Key RTS APIs for embedding:

hs_init_ghc(&argc, &argv, conf);       // Boot the RTS
Capability *cap = rts_lock();           // Acquire a Capability
rts_unlock(cap);                        // Release it
rts_setInCallCapability(i, 1);          // Pin OS thread to Capability i
uint32_t getNumCapabilities(void);      // Current Capability count
uint32_t getNumberOfProcessors(void);   // CPU count

hs_init_ghc() is reference-counted: calling it when the RTS is already running (as in a Haskell host program) simply increments the counter and returns. This is the key to transparent interop — our runtime auto-detects whether it is being hosted by a C program or a Haskell program.

3.2. The libgomp ABI

Source: ghc_omp_runtime_rts.c

GCC transforms OpenMP pragmas into calls to GOMP_* functions. For example:

#pragma omp parallel
{ body; }

// becomes:
void outlined_fn(void *data) { body; }
GOMP_parallel(outlined_fn, &data, num_threads, flags);

A minimum viable runtime needs only 9 symbols (GOMP_parallel, GOMP_barrier, GOMP_critical_start/end, GOMP_single_start, GOMP_task, GOMP_taskwait, omp_get_num_threads, omp_get_thread_num). Full OpenMP 4.5 coverage requires ~85 symbols.
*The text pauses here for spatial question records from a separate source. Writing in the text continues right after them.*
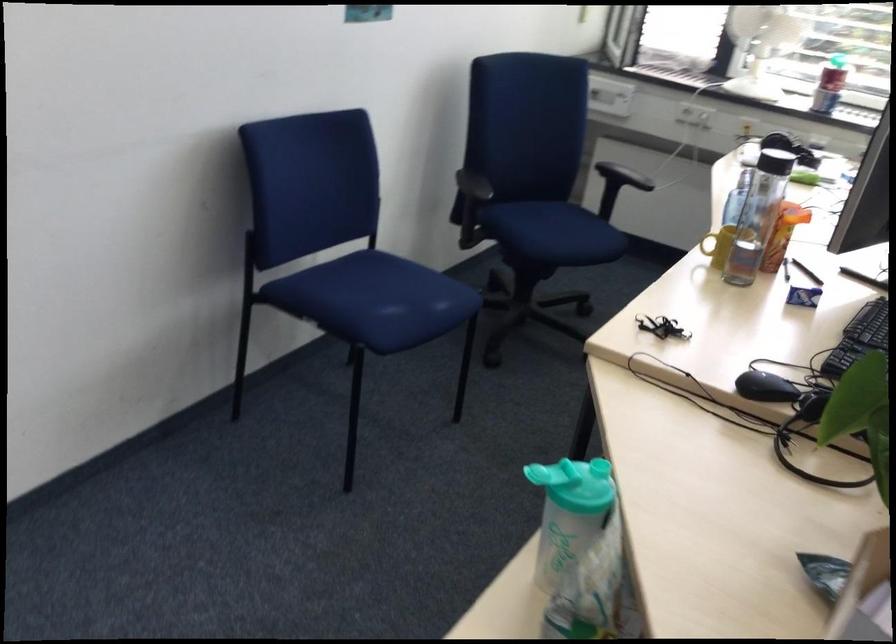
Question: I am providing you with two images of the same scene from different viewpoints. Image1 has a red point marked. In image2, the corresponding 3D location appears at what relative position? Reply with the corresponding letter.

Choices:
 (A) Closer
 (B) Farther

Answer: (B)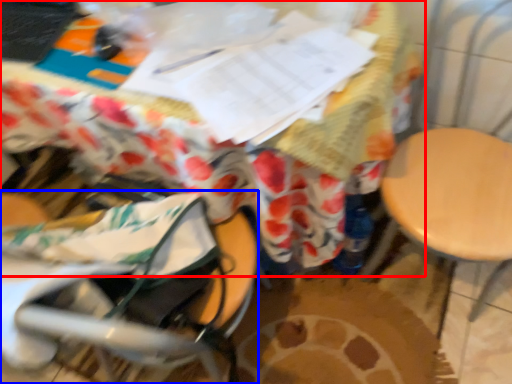
Question: Which of the following is the farthest to the observer, table (highlighted by a red box) or baby carriage (highlighted by a blue box)?

Choices:
 (A) table
 (B) baby carriage

Answer: (A)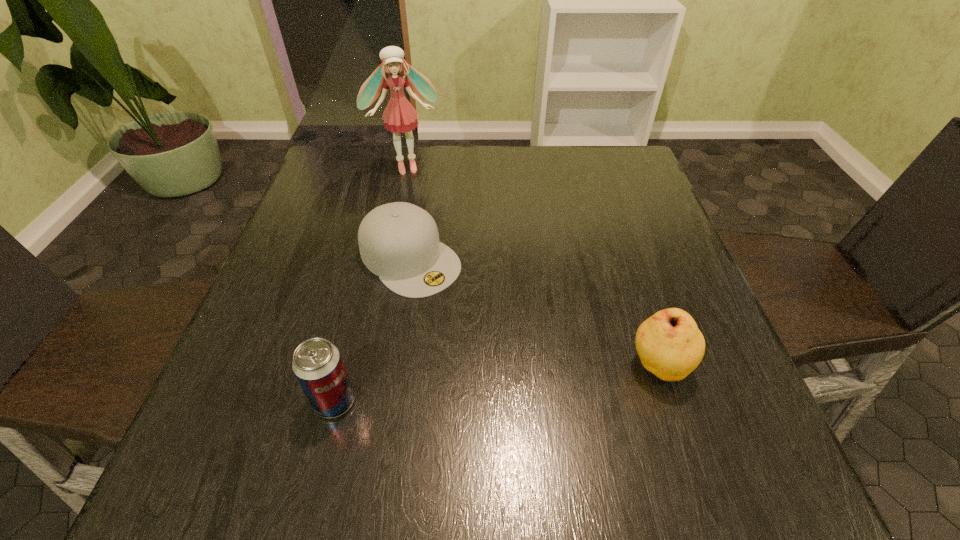
Identify the location of vacant space positioned on the front-facing side of the tallest object. (425, 230).

Find the location of a particular element. free spot located 0.400m on the front-facing side of the cap is located at coordinates (599, 423).

Where is `vacant area situated 0.060m on the front-facing side of the cap`? Image resolution: width=960 pixels, height=540 pixels. vacant area situated 0.060m on the front-facing side of the cap is located at coordinates (462, 304).

This screenshot has height=540, width=960. In order to click on blank space located on the front-facing side of the cap in this screenshot , I will do `click(570, 398)`.

Image resolution: width=960 pixels, height=540 pixels. In order to click on object that is positioned at the far edge in this screenshot , I will do `click(399, 116)`.

Where is `beer can located in the near edge section of the desktop`? beer can located in the near edge section of the desktop is located at coordinates (317, 364).

The width and height of the screenshot is (960, 540). Identify the location of pear present at the near edge. (670, 345).

I want to click on object that is at the left edge, so click(x=399, y=116).

Where is `object at the right edge`? object at the right edge is located at coordinates (670, 345).

Locate an element on the screen. object that is at the far left corner is located at coordinates (399, 116).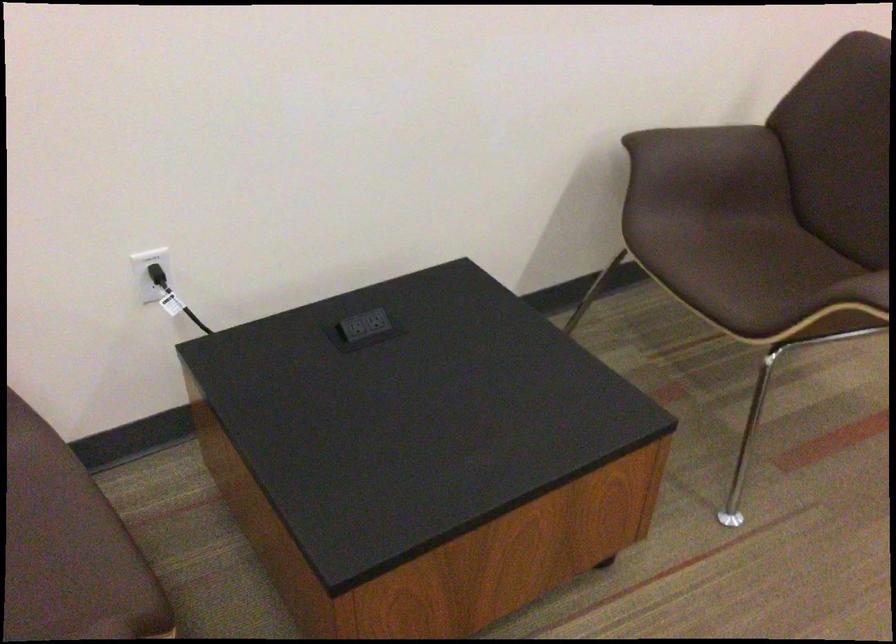
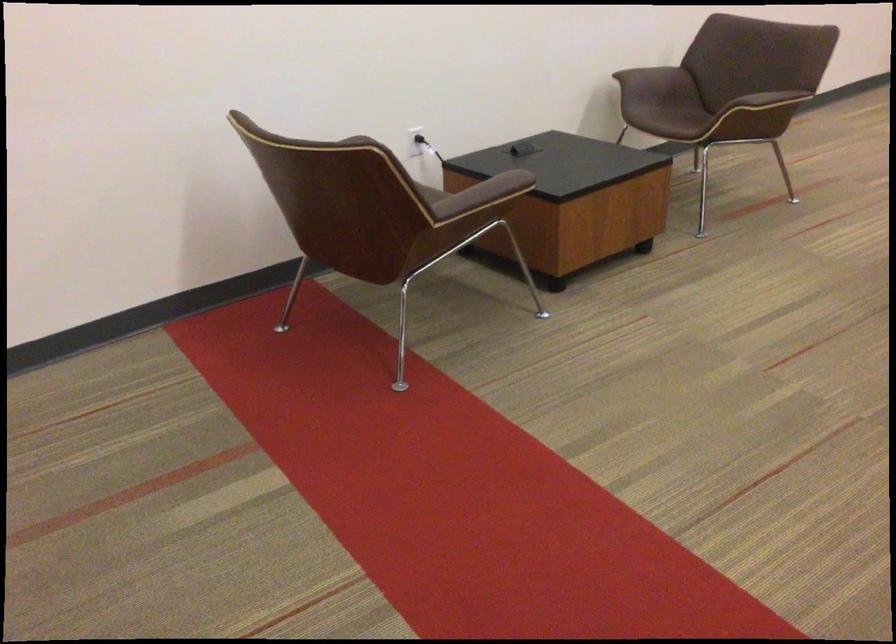
Where in the second image is the point corresponding to [147,292] from the first image?

(415, 140)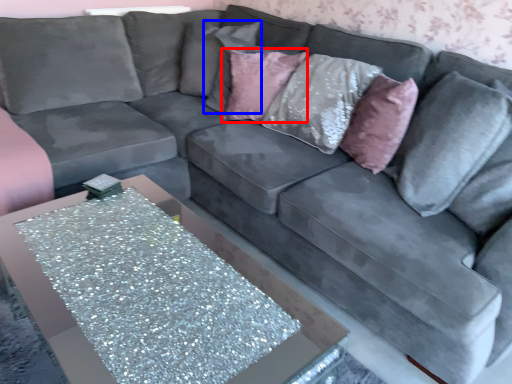
Question: Which point is closer to the camera, pillow (highlighted by a red box) or pillow (highlighted by a blue box)?

Choices:
 (A) pillow
 (B) pillow

Answer: (A)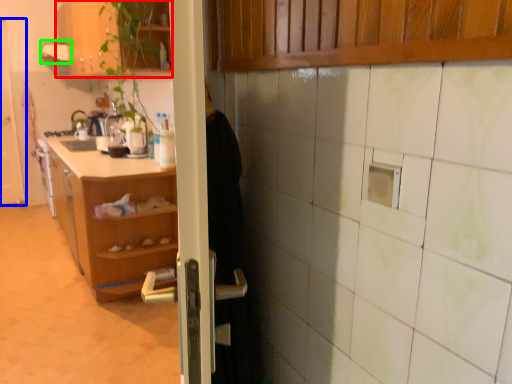
Question: Which is farther away from cabinetry (highlighted by a red box)? door (highlighted by a blue box) or exhaust hood (highlighted by a green box)?

Choices:
 (A) door
 (B) exhaust hood

Answer: (A)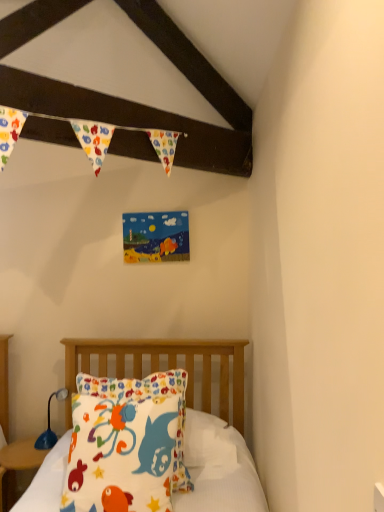
Question: Is fluffy cotton pillow at lower left surrounding blue plastic lamp at lower left?

Choices:
 (A) yes
 (B) no

Answer: (B)

Question: Is fluffy cotton pillow at lower left at the right side of blue plastic lamp at lower left?

Choices:
 (A) yes
 (B) no

Answer: (A)

Question: Considering the relative sizes of fluffy cotton pillow at lower left and blue plastic lamp at lower left in the image provided, is fluffy cotton pillow at lower left taller than blue plastic lamp at lower left?

Choices:
 (A) yes
 (B) no

Answer: (A)

Question: Is fluffy cotton pillow at lower left at the left side of blue plastic lamp at lower left?

Choices:
 (A) no
 (B) yes

Answer: (A)

Question: Considering the relative sizes of fluffy cotton pillow at lower left and blue plastic lamp at lower left in the image provided, is fluffy cotton pillow at lower left smaller than blue plastic lamp at lower left?

Choices:
 (A) yes
 (B) no

Answer: (B)

Question: From the image's perspective, relative to fluffy cotton pillow at lower left, is blue plastic lamp at lower left above or below?

Choices:
 (A) below
 (B) above

Answer: (A)

Question: Is blue plastic lamp at lower left wider or thinner than fluffy cotton pillow at lower left?

Choices:
 (A) wide
 (B) thin

Answer: (B)

Question: Relative to fluffy cotton pillow at lower left, is blue plastic lamp at lower left in front or behind?

Choices:
 (A) behind
 (B) front

Answer: (A)

Question: Which is correct: blue plastic lamp at lower left is inside fluffy cotton pillow at lower left, or outside of it?

Choices:
 (A) inside
 (B) outside

Answer: (B)

Question: In terms of width, does fluffy cotton pillow at lower left look wider or thinner when compared to blue plastic lamp at lower left?

Choices:
 (A) thin
 (B) wide

Answer: (B)

Question: From a real-world perspective, is fluffy cotton pillow at lower left physically located above or below blue plastic lamp at lower left?

Choices:
 (A) below
 (B) above

Answer: (B)

Question: From the image's perspective, is fluffy cotton pillow at lower left located above or below blue plastic lamp at lower left?

Choices:
 (A) above
 (B) below

Answer: (A)

Question: Is fluffy cotton pillow at lower left to the left or to the right of blue plastic lamp at lower left in the image?

Choices:
 (A) left
 (B) right

Answer: (B)

Question: In the image, is fluffy cotton pillow at lower left on the left side or the right side of white cotton pillow at center?

Choices:
 (A) right
 (B) left

Answer: (B)

Question: Is point (104, 457) closer or farther from the camera than point (208, 385)?

Choices:
 (A) closer
 (B) farther

Answer: (A)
Our implementation provides ~97.

3.3. Cmm and foreign import prim

Source: omp_prims.cmm

Cmm (C minus minus) is GHC's low-level intermediate representation — a portable assembly language that sits between STG and native code. GHC compiles all Haskell to Cmm before generating machine code.

GHC provides three FFI calling conventions with different overhead:

Convention Mechanism Overhead
foreign import ccall safe Releases Capability, calls C, reacquires ~68 ns
foreign import ccall unsafe Saves STG registers, calls C, restores ~2 ns
foreign import prim Direct STG register passing, no boundary ~0 ns

The prim convention is the fastest: arguments pass directly in GHC's STG registers (R1, R2, ...) with no calling convention switch. Functions written in Cmm can access RTS internals like MyCapability() directly. GHC treats prim calls as pure expressions and can optimize them away entirely (loop-invariant code motion, common subexpression elimination).

The inline-cmm library lets you embed Cmm code directly in Haskell modules via a [cmm| ... |] quasiquoter (similar to inline-c for C code). It automatically generates the foreign import prim declaration and compiles the Cmm via Template Haskell.